Crompton's favorite target was Southern's Juamorris Stewart. Stewart failed to get his head around on a route for Crompton's throws early in the game, as he did in last week's practices. He came back strong, making multiple catches, including an outstanding catch on the sideline when coming back to help Crompton. The former Volunteer found Stewart again late in the third quarter -- behind Fresno State corner A.J. Jefferson -- to score from 36 yards out.

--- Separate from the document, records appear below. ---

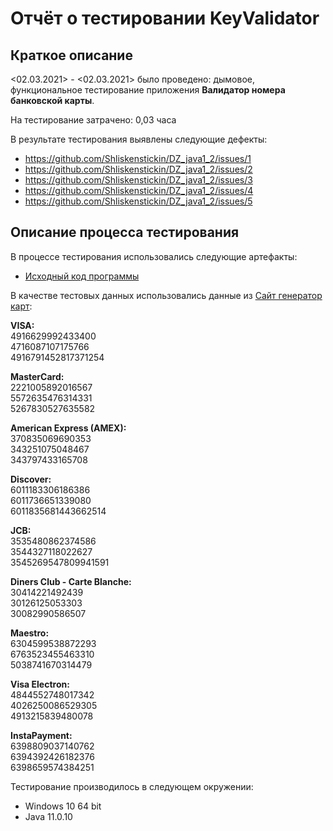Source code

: # Отчёт о тестировании KeyValidator

## Краткое описание

<02.03.2021> - <02.03.2021> было проведено: дымовое, функциональное тестирование
приложения **Валидатор номера банковской карты**.

На тестирование затрачено: 0,03 часа

В результате тестирования выявлены следующие дефекты:
* https://github.com/Shliskenstickin/DZ_java1_2/issues/1
* https://github.com/Shliskenstickin/DZ_java1_2/issues/2
* https://github.com/Shliskenstickin/DZ_java1_2/issues/3
* https://github.com/Shliskenstickin/DZ_java1_2/issues/4
* https://github.com/Shliskenstickin/DZ_java1_2/issues/5

## Описание процесса тестирования

В процессе тестирования использовались следующие артефакты:
* [Исходный код программы](src/Main.java)

В качестве тестовых данных использовались данные из [Сайт генератор карт](https://www.freeformatter.com/credit-card-number-generator-validator.html):

**VISA:**
<br/>4916629992433400
<br/>4716087107175766
<br/>4916791452817371254

**MasterCard:**
<br/>2221005892016567
<br/>5572635476314331
<br/>5267830527635582

**American Express (AMEX):**
<br/>370835069690353
<br/>343251075048467
<br/>343797433165708

**Discover:**
<br/>6011183306186386
<br/>6011736651339080
<br/>6011835681443662514

**JCB:**
<br/>3535480862374586
<br/>3544327118022627
<br/>3545269547809941591

**Diners Club - Carte Blanche:**
<br/>30414221492439
<br/>30126125053303
<br/>30082990586507

**Maestro:**
<br/>6304599538872293
<br/>6763523455463310
<br/>5038741670314479

**Visa Electron:**
<br/>4844552748017342
<br/>4026250086529305
<br/>4913215839480078

**InstaPayment:**
<br/>6398809037140762
<br/>6394392426182376
<br/>6398659574384251

Тестирование производилось в следующем окружении:
* Windows 10 64 bit
* Java 11.0.10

On the Texas side, the game was mostly about LSU speedster Trindon Holliday. He showed great balance, quickness and elusiveness with the ball in his hands playing running back, receiver and returner. He connected with Perriloux on another 67-yard play for a touchdown, going up to trap the ball against his chest near the sideline and getting downfield quickly for the score.

He consistently flipped field position on punts and kicks with quick decisions and pure speed. The return success might be viewed as a mirage by scouts, who know most of players covering kicks in this game are inexperienced on special teams, and Virginia Tech's Brent Bowden was very inconsistent putting air under the ball.